**Task item**
Every line holding the string "procédure" should be copied from the listing.

**Exercise materials**
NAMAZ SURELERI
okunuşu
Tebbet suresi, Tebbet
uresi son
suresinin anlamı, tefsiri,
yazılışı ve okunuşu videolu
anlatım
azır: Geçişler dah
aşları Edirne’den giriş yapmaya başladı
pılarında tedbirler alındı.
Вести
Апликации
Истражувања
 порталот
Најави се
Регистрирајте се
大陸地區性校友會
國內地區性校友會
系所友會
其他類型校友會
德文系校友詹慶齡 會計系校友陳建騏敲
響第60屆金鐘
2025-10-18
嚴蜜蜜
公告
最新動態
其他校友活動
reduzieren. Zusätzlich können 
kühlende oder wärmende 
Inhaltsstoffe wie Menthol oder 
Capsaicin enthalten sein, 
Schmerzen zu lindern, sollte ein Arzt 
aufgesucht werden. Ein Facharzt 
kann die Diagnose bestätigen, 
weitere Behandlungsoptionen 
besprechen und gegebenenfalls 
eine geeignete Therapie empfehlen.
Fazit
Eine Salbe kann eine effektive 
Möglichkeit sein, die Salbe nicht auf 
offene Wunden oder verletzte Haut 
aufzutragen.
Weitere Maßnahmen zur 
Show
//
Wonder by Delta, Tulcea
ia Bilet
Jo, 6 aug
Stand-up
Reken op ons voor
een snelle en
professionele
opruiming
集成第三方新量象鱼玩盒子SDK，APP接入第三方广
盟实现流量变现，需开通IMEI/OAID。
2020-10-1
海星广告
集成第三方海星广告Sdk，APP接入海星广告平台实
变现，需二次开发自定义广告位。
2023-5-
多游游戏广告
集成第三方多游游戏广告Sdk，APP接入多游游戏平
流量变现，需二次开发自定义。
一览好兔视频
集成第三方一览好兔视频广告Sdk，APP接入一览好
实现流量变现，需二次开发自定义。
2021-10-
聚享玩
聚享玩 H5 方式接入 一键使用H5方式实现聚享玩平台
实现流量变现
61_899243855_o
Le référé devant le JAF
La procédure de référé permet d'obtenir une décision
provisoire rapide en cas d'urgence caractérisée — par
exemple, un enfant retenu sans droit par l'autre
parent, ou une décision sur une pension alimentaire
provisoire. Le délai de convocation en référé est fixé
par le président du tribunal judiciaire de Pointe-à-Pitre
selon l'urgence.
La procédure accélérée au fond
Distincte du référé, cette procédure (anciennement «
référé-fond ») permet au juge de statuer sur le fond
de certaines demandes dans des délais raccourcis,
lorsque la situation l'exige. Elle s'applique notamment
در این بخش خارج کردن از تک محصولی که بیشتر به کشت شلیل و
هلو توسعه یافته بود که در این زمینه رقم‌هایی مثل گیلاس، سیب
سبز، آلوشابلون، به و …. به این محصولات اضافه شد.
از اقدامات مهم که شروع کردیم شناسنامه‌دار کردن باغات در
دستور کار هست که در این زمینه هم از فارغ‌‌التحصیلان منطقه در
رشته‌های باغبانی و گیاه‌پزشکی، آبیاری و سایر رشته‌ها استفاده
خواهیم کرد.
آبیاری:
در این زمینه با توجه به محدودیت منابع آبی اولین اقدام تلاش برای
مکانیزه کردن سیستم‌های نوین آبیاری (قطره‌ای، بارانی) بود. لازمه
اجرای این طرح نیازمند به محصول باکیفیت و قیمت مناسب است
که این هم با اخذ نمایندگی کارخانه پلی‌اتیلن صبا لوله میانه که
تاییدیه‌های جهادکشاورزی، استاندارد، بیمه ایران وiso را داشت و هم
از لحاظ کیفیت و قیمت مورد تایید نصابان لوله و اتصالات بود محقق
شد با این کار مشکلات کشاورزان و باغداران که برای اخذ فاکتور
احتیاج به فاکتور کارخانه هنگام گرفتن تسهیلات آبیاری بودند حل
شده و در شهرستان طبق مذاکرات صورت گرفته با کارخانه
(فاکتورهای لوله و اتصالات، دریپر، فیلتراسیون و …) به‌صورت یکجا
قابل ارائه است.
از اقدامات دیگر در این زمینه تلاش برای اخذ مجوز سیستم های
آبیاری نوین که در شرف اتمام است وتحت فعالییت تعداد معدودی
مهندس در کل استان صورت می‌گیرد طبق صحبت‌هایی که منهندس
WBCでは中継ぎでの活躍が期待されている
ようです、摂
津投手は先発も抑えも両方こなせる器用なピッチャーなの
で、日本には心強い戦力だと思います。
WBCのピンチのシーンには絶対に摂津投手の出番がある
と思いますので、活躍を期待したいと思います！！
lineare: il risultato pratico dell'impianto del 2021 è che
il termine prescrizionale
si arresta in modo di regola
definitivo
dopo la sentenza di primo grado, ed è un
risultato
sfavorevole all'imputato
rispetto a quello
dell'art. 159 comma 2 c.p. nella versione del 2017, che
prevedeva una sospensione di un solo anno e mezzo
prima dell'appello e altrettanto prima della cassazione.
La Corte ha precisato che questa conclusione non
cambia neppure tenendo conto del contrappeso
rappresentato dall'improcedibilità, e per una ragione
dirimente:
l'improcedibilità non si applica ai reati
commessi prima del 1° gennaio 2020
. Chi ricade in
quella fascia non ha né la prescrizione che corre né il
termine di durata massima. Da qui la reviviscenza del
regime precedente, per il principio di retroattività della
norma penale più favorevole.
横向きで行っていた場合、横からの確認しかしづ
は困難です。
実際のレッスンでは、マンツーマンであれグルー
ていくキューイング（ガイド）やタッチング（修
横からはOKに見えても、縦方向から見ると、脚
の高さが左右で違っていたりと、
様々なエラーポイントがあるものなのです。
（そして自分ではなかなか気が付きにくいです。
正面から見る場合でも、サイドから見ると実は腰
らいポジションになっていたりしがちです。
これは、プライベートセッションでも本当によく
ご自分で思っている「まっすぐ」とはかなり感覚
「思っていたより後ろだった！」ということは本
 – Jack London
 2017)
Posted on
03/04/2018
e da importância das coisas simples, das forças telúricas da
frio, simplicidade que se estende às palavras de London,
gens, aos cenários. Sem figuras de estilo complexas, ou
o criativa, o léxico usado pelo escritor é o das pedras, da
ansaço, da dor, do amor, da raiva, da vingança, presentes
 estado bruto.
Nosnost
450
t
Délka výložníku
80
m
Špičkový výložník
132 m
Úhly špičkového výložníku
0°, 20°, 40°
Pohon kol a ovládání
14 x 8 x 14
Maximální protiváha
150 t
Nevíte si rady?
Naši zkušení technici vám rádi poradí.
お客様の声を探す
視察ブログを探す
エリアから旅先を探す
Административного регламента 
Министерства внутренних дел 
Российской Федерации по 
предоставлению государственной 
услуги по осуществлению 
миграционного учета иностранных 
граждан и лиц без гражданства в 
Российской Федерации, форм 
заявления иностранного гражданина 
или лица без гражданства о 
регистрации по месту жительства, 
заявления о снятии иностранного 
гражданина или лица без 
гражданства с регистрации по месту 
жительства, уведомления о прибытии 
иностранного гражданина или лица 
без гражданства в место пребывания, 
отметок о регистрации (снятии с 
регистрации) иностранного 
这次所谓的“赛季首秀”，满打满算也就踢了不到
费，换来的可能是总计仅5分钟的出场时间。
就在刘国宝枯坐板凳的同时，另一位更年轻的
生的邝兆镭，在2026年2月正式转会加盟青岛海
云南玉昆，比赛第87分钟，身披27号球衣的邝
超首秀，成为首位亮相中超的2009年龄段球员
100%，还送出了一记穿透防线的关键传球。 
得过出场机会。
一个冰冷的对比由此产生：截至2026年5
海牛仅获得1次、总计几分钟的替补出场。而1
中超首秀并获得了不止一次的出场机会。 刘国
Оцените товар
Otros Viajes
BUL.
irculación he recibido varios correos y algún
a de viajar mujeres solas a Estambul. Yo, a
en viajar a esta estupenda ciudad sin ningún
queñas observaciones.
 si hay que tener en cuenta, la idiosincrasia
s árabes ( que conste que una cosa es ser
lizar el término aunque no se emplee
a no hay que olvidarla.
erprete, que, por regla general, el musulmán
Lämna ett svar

**Answer**
La procédure de référé permet d'obtenir une décision
La procédure accélérée au fond
Distincte du référé, cette procédure (anciennement «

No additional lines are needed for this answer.